A ideia consiste em lançar um vento quente de baixo para cima e jogar ali todo o rejeito. Depois, a própria física faz o resto. Com diferentes pesos, fica possível capturar os diferentes materiais em diferentes alturas. As barragens de rejeito transformariam-se em barragens apenas de água. O custo de operação de um gigante tubo de ar, sobretudo pela questão do consumo energético, atrapalha o desenvolvimento do projeto, mas o professor se mostrou motivado diante de um cenário que precisa de novas respostas para as velhas perguntas.
” É uma pretensão dizer que vamos eliminar a barragem. Mas você teria barragens menores e com material menos contaminante. Menos denso, menos lama. Material mais limpo, água. É hora de rever como fazer a mineração. A gerência de riscos não dá para valorar. Eu consigo valorar uma barragem que rompe. Eu sei quanto custa refazer uma barragem. Mas quanto custa uma vida? É inquantificável”.

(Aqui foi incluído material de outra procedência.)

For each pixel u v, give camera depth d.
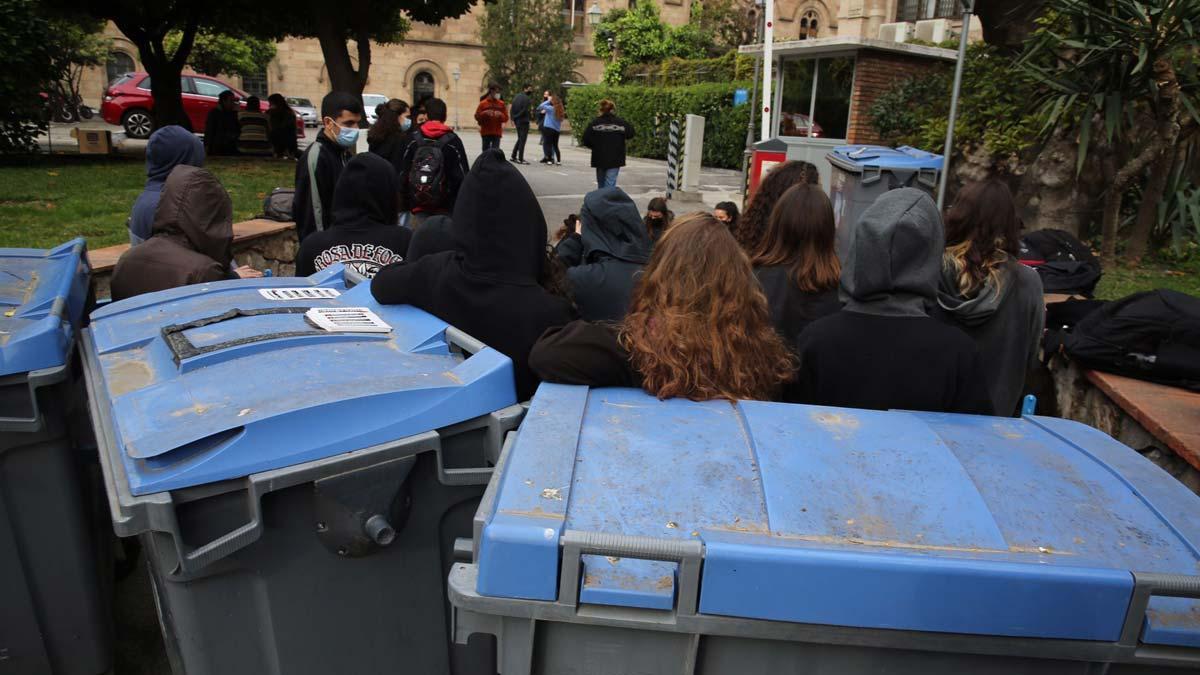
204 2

Além do custo da barragem, também é possível quantificar as multas por desastres ambientais. Até o início de dezembro, a Samarco já havia sido multada em R$250 milhões pelo o IBAMA e em R$1 bilhão em termo de compromisso preliminar com o Ministério Público Federal. Além disso, a Justiça também bloqueou R$ 300 milhões da conta da empresa. O Ministério Público de Minas Gerais, no começo de dezembro, ingressou com uma Ação Civil Pública contra a Samarco, a Vale e a BHP. O MPMG pede que a justiça cobre R$200 mil por família que não seja transferida para casa alugada até o Natal. Além disso, o MPMG quer que a verba mensal para cada família seja elevada de um salário mínimo para R$1,5 mil, mais 30% para cada dependente. A ação ainda cobra indenização integral de todos os bens perdidos, como casas, comércios e carros.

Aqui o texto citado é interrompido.